**CONSIGNE DE TRAVAIL 1**
Reformulez sous forme de liste le paragraphe de l'article sur le Mali qui commence par « Ces sanctions pourront être levées », en gardant ses faits essentiels.
**CONSIGNE DE TRAVAIL 2**
D'après l'article sur le Mali, quelle durée maximale une règle de la Cédéao fixe-t-elle pour une transition en cas de coup d'État ?
**CONSIGNE DE TRAVAIL 3**
Reproduisez tel quel le passage de l'article sur le Mali qui commence par « Mali: la Cédéao » et se poursuit jusqu'à « pour le moment. ».

**EXTRAIT DU DOCUMENT**
────────────────
Mali: la Cédéao insiste sur le retour des civils au pouvoir pour la transition
Les chefs d’Etats de la communauté économique des États de l’Afrique de l’Ouest (Cédéao) se sont réunis ce vendredi 28 août en visioconférence pour discuter de la situation au Mali. Ils ne valident pas la feuille de route de la junte qui envisage une transition de trois ans, et un militaire pour la diriger. Les sanctions ne sont donc pas levées pour le moment.
La question de la transition était au centre des discussions de la visioconférence des chefs d’État la Cédéao (Communauté des Êtats d’Afrique de l’Ouest) de ce 28 août. Bon point pour la junte après la libération du président renversé : la Cédéao prend acte de la démission d’Ibrahim Boubacar Keïta (IBK). Mais sur la transition, les chefs d’État de la Cédéao demandent aux militaires de revoir leur copie.
Les militaires, qui ont pris le pouvoir à Bamako, demandent en effet deux à trois ans pour la transition afin de terminer le quinquennat du président renversé. La junte malienne veut diriger cette transition avec un gouvernement composé de civils et de militaires.
Or, explique à RFI Jean-Claude Kassi Brou, président de la Commission de la Cédéao : « Il y a une règle au sein de l’institution qui insiste : la transition en cas de coup d’État ne doit pas dépasser douze mois ». Il poursuit : « Une autre règle exige que le président de la transition soit un civil, tout comme le Premier ministre, mais ne soit pas candidat à la présidentielle ».
Sanctions maintenues
Le ton est ferme. En attendant, les sanctions sont maintenues. Jusqu’à nouvel ordre, les frontières de la Cédéao avec le Mali restent fermées et les transactions économiques et financières sont toujours bloquées. Mais appliquer les textes, insiste l’institution sous-régionale, ne signifie pas asphyxier le Mali.
Ces sanctions pourront être levées « progressivement » indique le communiqué final, à condition que les putschistes démontrent leur bonne volonté et s’applique à quitter le pouvoir afin de mettre en place une transition civile. La junte sera jugée sur ses actes et il y aura une évaluation de la situation d’ici le 7 septembre, date du prochain sommet des chefs d’État de la Cédéao à Niamey, au Niger.
La junte donnera sa position samedi
Les militaires n’ont pas donc obtenu gain de cause. Ils souhaitaient pourtant la levée des mesures de la Cédéao et avaient renouvelé leur demande à plusieurs reprises. A la position très ferme de l’institution, le Comité pour le salut du peuple a eu pour seul commentaire vendredi soir : « On est en train d’analyser. » La junte rendra sa position publique ce samedi. Une nuit entière n’est pas de trop pour fixer un cap après avoir pris connaissance des exigences de la Cédéao.
────────────────
**DONNÉES FOURNIES**
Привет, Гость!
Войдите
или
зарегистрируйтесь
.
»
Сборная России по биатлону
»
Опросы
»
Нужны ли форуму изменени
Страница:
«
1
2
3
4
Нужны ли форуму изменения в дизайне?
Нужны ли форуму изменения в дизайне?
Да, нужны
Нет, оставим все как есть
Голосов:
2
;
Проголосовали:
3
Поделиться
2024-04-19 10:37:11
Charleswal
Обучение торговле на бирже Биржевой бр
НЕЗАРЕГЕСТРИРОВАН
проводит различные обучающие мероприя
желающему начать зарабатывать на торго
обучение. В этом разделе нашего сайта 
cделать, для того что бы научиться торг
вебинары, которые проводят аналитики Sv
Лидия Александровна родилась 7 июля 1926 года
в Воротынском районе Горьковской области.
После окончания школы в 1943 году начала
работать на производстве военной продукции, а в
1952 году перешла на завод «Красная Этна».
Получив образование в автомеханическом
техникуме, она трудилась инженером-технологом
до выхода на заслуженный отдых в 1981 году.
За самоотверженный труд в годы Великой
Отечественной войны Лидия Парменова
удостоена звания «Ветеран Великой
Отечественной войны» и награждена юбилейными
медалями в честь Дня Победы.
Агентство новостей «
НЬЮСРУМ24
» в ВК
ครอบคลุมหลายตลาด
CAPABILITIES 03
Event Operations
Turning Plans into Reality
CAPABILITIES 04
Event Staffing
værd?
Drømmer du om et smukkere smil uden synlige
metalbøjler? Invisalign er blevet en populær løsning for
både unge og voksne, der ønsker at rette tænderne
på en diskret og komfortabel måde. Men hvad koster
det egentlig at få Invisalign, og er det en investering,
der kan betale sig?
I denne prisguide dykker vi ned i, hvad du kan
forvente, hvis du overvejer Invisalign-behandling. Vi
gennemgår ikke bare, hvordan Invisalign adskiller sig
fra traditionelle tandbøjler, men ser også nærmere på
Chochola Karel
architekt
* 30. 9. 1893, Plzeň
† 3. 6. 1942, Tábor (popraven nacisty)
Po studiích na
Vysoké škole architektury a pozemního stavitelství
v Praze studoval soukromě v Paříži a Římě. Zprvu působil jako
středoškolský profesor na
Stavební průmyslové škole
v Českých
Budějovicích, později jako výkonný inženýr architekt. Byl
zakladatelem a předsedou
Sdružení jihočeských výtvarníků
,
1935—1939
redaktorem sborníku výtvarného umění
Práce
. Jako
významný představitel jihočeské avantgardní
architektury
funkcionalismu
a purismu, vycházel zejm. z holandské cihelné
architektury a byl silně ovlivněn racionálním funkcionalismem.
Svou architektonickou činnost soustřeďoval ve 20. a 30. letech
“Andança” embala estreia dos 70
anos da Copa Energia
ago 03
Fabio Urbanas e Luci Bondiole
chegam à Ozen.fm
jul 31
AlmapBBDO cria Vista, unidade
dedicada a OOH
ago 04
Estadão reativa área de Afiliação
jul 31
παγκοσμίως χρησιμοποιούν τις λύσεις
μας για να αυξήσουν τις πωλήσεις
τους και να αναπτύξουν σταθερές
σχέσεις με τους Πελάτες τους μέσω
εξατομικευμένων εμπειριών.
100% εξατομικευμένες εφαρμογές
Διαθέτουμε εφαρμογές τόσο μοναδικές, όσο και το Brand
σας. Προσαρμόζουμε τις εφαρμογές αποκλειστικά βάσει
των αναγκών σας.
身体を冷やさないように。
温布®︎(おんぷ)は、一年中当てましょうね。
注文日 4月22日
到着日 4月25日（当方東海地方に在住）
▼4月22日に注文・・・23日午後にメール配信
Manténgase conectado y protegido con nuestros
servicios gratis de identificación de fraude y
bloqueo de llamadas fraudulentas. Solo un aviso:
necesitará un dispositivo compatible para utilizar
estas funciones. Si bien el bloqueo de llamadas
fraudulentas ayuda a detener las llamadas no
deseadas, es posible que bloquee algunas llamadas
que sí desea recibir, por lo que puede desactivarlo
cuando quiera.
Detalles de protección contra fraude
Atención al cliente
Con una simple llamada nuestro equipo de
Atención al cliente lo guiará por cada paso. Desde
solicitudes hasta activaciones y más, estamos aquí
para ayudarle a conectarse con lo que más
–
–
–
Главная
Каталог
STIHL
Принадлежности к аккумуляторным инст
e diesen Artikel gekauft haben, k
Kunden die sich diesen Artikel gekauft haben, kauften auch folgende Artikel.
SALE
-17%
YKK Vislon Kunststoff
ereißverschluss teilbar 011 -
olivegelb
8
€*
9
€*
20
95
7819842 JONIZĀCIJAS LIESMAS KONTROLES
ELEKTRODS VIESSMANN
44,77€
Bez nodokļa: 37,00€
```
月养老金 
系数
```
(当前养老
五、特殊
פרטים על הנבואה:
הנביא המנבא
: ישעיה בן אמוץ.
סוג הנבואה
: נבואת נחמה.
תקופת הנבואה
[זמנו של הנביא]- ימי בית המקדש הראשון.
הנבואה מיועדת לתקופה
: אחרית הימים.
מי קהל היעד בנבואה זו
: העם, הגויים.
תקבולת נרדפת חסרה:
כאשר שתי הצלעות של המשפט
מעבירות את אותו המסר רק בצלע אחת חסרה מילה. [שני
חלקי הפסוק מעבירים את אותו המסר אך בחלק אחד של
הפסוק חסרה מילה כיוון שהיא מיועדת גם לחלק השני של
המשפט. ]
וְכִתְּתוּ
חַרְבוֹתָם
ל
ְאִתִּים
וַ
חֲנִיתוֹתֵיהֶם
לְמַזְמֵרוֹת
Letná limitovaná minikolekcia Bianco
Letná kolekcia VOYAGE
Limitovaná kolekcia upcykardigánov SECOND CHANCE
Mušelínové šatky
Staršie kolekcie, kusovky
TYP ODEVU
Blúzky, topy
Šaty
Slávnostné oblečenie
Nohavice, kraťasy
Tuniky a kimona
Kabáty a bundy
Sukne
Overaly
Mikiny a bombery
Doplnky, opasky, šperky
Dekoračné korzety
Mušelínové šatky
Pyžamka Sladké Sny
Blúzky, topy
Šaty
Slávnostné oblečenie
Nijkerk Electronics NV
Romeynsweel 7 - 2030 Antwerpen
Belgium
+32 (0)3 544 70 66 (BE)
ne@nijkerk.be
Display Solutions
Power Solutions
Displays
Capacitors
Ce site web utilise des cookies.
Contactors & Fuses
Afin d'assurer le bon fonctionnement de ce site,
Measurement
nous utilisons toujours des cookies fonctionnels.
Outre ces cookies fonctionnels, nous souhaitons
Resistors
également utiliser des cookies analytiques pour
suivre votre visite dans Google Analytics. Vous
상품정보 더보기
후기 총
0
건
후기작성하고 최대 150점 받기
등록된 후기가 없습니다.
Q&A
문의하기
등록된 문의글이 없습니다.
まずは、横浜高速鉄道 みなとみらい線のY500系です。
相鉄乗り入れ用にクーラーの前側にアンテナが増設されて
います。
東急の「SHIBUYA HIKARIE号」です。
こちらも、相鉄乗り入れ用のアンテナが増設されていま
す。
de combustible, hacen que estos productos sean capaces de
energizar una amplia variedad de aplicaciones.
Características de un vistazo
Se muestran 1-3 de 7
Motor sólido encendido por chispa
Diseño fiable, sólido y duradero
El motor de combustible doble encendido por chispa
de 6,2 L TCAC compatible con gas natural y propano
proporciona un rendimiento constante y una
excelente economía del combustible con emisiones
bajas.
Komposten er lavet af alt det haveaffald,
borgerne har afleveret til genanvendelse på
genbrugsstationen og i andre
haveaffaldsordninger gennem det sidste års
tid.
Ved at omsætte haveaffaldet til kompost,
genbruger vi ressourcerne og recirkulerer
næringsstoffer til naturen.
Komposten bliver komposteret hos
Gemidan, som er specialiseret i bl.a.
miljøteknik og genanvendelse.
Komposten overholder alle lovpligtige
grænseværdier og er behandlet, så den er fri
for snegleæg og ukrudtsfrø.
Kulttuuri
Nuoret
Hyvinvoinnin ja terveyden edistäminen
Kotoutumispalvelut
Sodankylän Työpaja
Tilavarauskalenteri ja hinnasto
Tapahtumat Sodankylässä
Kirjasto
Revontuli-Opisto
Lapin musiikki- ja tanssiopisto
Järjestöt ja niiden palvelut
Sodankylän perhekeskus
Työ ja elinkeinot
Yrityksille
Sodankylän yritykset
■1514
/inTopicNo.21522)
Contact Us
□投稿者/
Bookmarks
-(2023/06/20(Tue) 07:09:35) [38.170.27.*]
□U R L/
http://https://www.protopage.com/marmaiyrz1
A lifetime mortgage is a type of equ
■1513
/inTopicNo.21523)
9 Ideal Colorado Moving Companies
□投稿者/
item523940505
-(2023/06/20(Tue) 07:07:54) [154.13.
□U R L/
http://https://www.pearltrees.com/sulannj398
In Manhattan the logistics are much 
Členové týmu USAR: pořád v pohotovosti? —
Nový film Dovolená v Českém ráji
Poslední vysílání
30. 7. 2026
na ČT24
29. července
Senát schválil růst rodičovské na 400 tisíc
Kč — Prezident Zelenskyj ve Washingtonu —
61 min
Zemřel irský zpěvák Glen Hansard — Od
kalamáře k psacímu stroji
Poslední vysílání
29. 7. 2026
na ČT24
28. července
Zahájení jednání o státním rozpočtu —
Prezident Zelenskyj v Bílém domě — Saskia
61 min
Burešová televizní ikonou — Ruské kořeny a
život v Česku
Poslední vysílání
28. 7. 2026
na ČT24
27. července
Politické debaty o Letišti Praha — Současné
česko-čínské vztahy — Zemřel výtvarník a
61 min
────────────────
**RÉPONSE ATTENDUE 1**
- Le communiqué final prévoit une levée « progressive » des sanctions.
- La condition est que les putschistes démontrent leur bonne volonté et quittent le pouvoir pour permettre une transition civile.
- La junte sera jugée sur ses actes.
- La situation sera évaluée d'ici le 7 septembre, date du prochain sommet des chefs d'État de la Cédéao à Niamey, au Niger.

**RÉPONSE ATTENDUE 2**
Douze mois.

**RÉPONSE ATTENDUE 3**
Mali: la Cédéao insiste sur le retour des civils au pouvoir pour la transition
Les chefs d’Etats de la communauté économique des États de l’Afrique de l’Ouest (Cédéao) se sont réunis ce vendredi 28 août en visioconférence pour discuter de la situation au Mali. Ils ne valident pas la feuille de route de la junte qui envisage une transition de trois ans, et un militaire pour la diriger. Les sanctions ne sont donc pas levées pour le moment.